Au soir du 6 juin 1924, c’est sous la baguette familière d’Alexander von Zemlinsky que Prague découvre « Erwartung », le monodrame atonal d’Arnold Schoenberg, composé quinze ans plus tôt. Sur scène, un décor de forêt. C’est la nuit. Une femme attend son fiancé qui n’arrive pas. Bientôt, des images d’horreur, souvenirs obscurcis de la nuit passée lui
reviennent en mémoire, annonçant un malheur refoulé. De par le sujet qu’elle aborde et sa grande complexité polyphonique, l’œuvre pousse à la réflexion, qu’on y voie un questionnement sur l’Inconscient, tout juste révélé par Freud, ou sur la musique elle-même face aux limites de son expression. C’est du moins ce qu’aurait pu en retenir ce critique viennois, qui le lendemain préféra écrire à quel point le plaisir que peut procurer une œuvre de Schoenberg est toujours inversement proportionnel à la distance à laquelle on se trouve de la salle.  

9- The Young Werewolves – Midnight Monster Hop

Si Buddy Holly et Joey Ramone avaient eu des enfants, ils en auraient eu trois. Trois comme les sympathiques membres de « the Young Werewolves », groupe fondé en 2002 par son chanteur et guitariste Nick Falcon grâce aux réseaux sociaux (merci Myspace !).

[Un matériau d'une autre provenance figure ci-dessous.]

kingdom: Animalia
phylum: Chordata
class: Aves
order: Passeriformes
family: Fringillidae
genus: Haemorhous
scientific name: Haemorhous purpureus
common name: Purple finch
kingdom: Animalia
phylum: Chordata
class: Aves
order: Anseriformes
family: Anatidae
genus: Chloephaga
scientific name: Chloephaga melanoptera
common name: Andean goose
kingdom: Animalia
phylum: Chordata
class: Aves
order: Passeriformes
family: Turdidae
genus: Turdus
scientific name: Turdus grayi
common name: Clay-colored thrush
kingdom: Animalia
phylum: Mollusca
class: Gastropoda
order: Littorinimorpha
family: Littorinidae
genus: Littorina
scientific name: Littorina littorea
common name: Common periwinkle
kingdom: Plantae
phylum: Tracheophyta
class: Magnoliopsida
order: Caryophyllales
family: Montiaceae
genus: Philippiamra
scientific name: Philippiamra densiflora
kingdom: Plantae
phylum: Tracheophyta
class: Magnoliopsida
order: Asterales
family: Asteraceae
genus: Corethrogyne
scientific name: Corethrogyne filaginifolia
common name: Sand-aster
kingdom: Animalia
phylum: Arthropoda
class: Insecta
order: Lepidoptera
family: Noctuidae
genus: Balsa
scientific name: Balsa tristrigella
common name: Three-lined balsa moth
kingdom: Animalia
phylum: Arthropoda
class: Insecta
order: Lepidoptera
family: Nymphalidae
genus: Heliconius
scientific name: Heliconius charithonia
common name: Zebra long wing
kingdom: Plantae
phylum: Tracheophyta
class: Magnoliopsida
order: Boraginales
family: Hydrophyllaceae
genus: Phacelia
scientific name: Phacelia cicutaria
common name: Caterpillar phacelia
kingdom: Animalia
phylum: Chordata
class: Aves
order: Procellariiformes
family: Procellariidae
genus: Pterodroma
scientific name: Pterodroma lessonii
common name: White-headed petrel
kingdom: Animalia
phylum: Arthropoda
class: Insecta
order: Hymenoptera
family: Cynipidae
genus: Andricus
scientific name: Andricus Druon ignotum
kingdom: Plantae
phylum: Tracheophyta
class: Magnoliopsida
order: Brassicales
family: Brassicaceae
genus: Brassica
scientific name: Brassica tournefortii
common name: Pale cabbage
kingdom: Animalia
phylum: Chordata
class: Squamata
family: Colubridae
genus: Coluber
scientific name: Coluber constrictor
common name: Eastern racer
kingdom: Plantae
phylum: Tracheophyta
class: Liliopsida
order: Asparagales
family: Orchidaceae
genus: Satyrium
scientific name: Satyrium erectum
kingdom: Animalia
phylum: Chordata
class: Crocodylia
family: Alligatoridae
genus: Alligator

Le trio, autorevendiqué du Psycho-Pop-Rock-n-Roll-a-Billy, dont on me glisse dans l’oreillette qu’ils sont à peu près les seuls représentants sur Terre, est grand amateur de fantastique, et de créatures en tout genre, auxquelles il voue un véritable culte, à en croire les titres de chansons plus farfelus les uns que les autres, parmi lesquels « Tattooed Aliens », « Curse of the Cocaine Mummies », « Wolfabilly Blues » ou encore « Zombie Car Chase ». Cette fois-ci, ils s’emparent du vieux « Midnight Monster Hop » de Jack & Jim, et en délivrent une version adorablement monstrueuse.   

10 – The Oh Hellos – Danse Macabre

A quoi faut-il s’attendre musicalement lorsqu’un groupe originaire de San Marco, Texas, décide d’enregistrer une version « indie folk » d’un classique de la musique romantique française ? Vous l’aurez compris : pas à grand chose. En 1872, Camille Saint-Saëns imaginait sa Danse Macabre à partir d’un texte de Henri Cazalis, d’abord sous la forme d’une mélodie, puis d’un poème symphonique. Près d’un siècle et demi s’était donc écoulé sans qu’on ait imaginé de troisième volet à ce triptyque mortel, et donné de bonne raison au compositeur de se retourner dans sa tombe du cimetière Montparnasse. C’était sans compter sur la bonne volonté de « the Oh Hellos » dont l’altiste, s’étant apparemment endormi sur son malheureux instrument au moment de l’accorder, continue, encore assoupi, de balancer son archet sur les cordes abîmées.